# [TEXTE]
——
Les canyons sous-marins languedociens et pyrénéens en quatre dimensions
Depuis les premiers temps de l'océanographie, les canyons sous-marins ont attiré la curiosité et l'imagination des explorateurs. Leur taille imposante (suggérant des incisions supérieures à mille mètres dans certains cas) n'était pas sans rappeler les canyons creusés par les rivières sur les continents, ce qui conduisit les premiers océanographes, comme Francis Shepard, à imaginer que ces reliefs sous-marins s'étaient formés durant des périodes d'émersion.
La marge du Languedoc - Roussillon est probablement l'une des régions du monde qui a fait l'objet des plus anciennes reconnaissances, en particulier en raison de la présence de l'Institut Océanographique de Monaco. A la fin du siècle dernier, Pruvôt explorait déjà, avec le vapeur "Roland", les parages du "rech" de Lacaze Duthiers (ce terme désigne les canyons en catalan).
A partir des années 1940, Jacques Bourcart devait consacrer de nombreuses publications à la morphologie et la géologie de cette zone, et en particulier à l'effet des cycles glaciaires sur la distribution des sédiments de surface (les "sables du large") et à l'origine des canyons. Ses idées sur la "flexure continentale" et la "révolution pliocène" s'inspirent largement des observations effectuées dans cette région. Il devait réaliser, avec la Marine Nationale, une première carte du "socle continental du littoral français de la Méditerranée" sur laquelle les principaux canyons sont bien identifiés (la carte "des côtes de Provence et du Roussillon dressée par Marti et Antoine en 1930 resta secrète jusqu'en 1945 pour des raisons stratégiques). Paradoxalement, cette région qui avait tant attiré les premiers océanographes français aura été la dernière, autour de la métropole, à bénéficier d'une cartographie moderne.
On sait aujourd'hui que les canyons jouent un rôle très important dans les échanges entre les continents et les océans, et représentent des "conduits" concentrant les transferts d'énergie et de matière. Par voie de conséquence, ils représentent aussi des secteurs d'intérêt particulier pour l'étude des ressources vivantes. Ils jouent enfin un rôle dans la stabilité des pentes continentales, et contrôlent le transport et le dépôt de sédiments sableux qui peuvent fournir des roches réservoirs piégeant le pétrole. Plusieurs programmes de l'IFREMER, mais aussi des universités de Perpignan, Marseille, Barcelone, Lille, Brest et Paris 6 étaient intéressés par l'accès à une bonne cartographie de ce secteur clé, en particulier dans le cadre de plusieurs programmes européens en cours et d'une proposition de forages scientifiques.
——
# [EXTRAIT DES DONNÉES]
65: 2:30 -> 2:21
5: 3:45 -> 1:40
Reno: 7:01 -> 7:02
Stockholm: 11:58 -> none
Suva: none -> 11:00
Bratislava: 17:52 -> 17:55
——
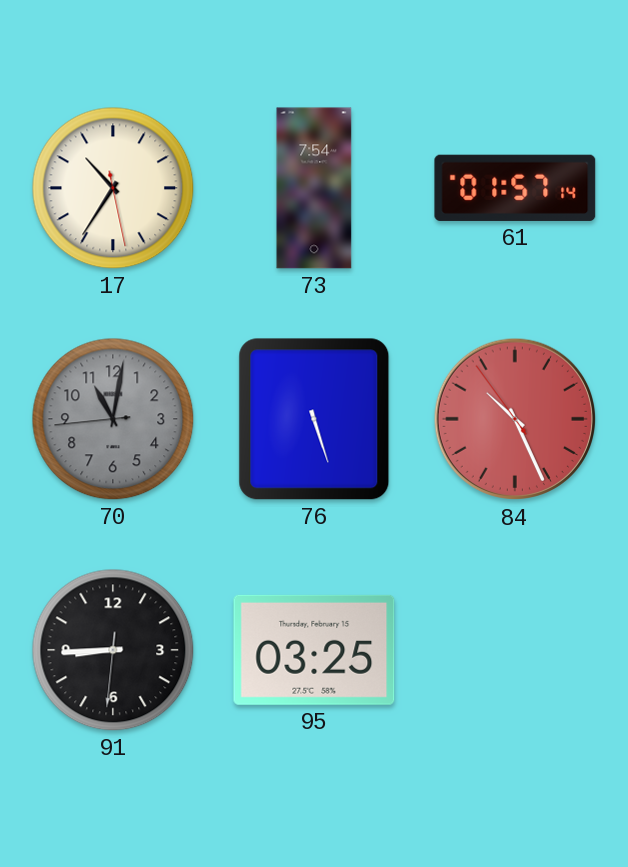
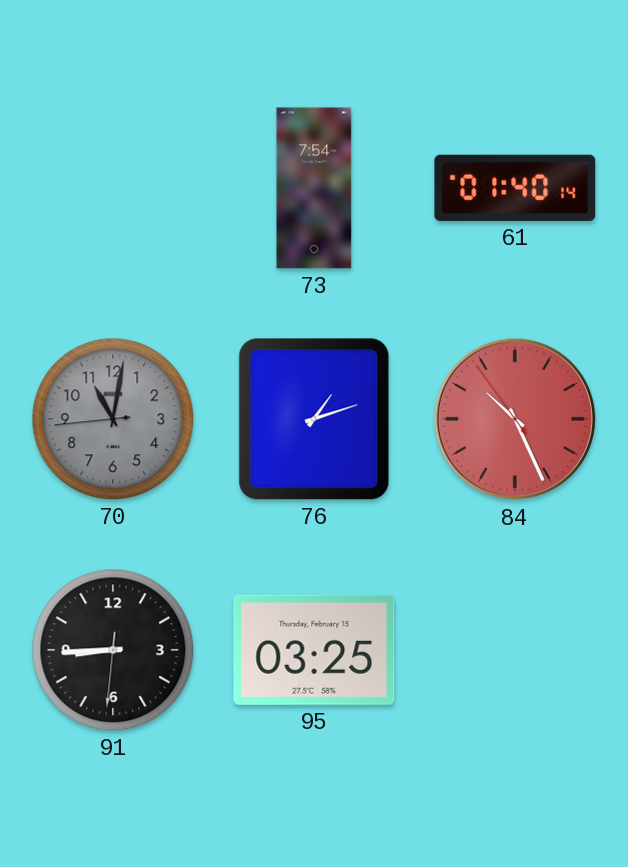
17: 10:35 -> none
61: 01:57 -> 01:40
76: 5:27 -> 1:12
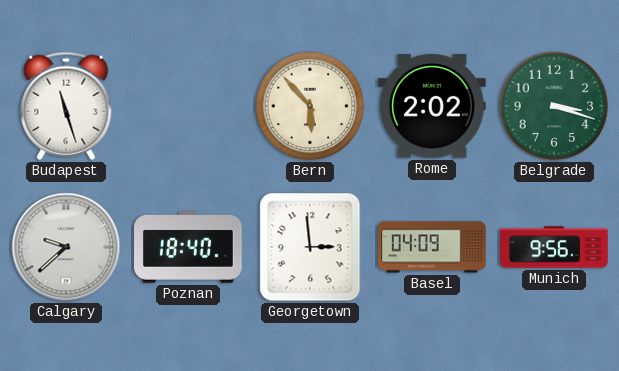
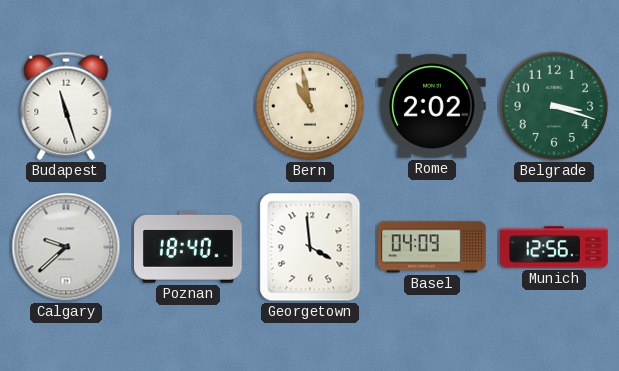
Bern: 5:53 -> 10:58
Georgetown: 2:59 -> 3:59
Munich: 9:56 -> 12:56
——
# [CONSIGNES]
1. Dans le texte sur les canyons sous-marins, quel navire Pruvôt utilisait-il pour explorer les parages du « rech » de Lacaze Duthiers ?
2. Reprenez le texte sur les canyons sous-marins languedociens et pyrénéens et poursuivez-le à la suite de sa dernière phrase.

# [RÉPONSES PAR CONSIGNE]
1. Le vapeur « Roland ».

2.
Un siècle après les expéditions du vapeur "Roland", la campagne CALMAR (CAtalano-Languedocian Margin) a donc achevé la cartographie au sondeur multi-faisceaux de la pente continentale du Golfe du Lion, entamée à l'est en 1981 par le "Jean Charcot". Du 13 au 26 novembre 1997, les canyons et le glacis situés entre le méridien de Sète et 41°30' de latitude ont été cartographiés, des prélèvements et des profils sismiques étant également réalisés.
Les canyons
Les canyons languedociens et pyrénéens constituent le trait morphologique majeur de la zone étudiée ; ils forment des incisions dépassant 600 m de profondeur, avec des flancs extrêmement pentés. Une première analyse des données géophysiques montre que tous les canyons n'ont pas fonctionné de manière synchrone, et que le tracé de ceux-ci a beaucoup varié au cours du temps. On constate aussi que tous les canyons n'ont pas le même degré d'activité. Les canyons les plus "actifs" se caractérisent par l'existence d'un chenal central formant un sur-creusement large de quelques centaines de mètres, et parfois profond de 150 mètres. C'est le cas en particulier des canyons de Cap de Creus, Lacaze-Duthiers, de l'Aude, et de l'un des tributaires du canyon de l'Hérault. Au sein d'un même canyon, on distingue souvent l'existence de plusieurs phases d'incision (jusqu'à quatre pour le canyon de l'Hérault), parfois matérialisées par des morphologies rappelant celles des systèmes fluviatiles (captures, vallées perchées...). Les canyons Lacaze-Duthiers et de l'Aude montrent, au cours du temps, une migration vers l'WSW, qui se marque par un flanc WSW plus escarpé. Cette migration est confirmée par la sismique, où l'on voit clairement le remplissage sédimentaire sur le flanc oriental de certains canyons alors que leur flanc occidental est érosif. La détermination de l'origine de ces migrations nécessitera une interprétation plus détaillée des données, afin de montrer le rôle respectif de la force de Coriolis (qui dans l'hémisphère nord dévie les trajectoires vers la droite), du courant liguro-provencal (qui longe la marge du Golfe du Lion en direction de l'ouest) et du contrôle structural (subsidence différentielle des différents "compartiments" formant la marge, tectonique salifère..).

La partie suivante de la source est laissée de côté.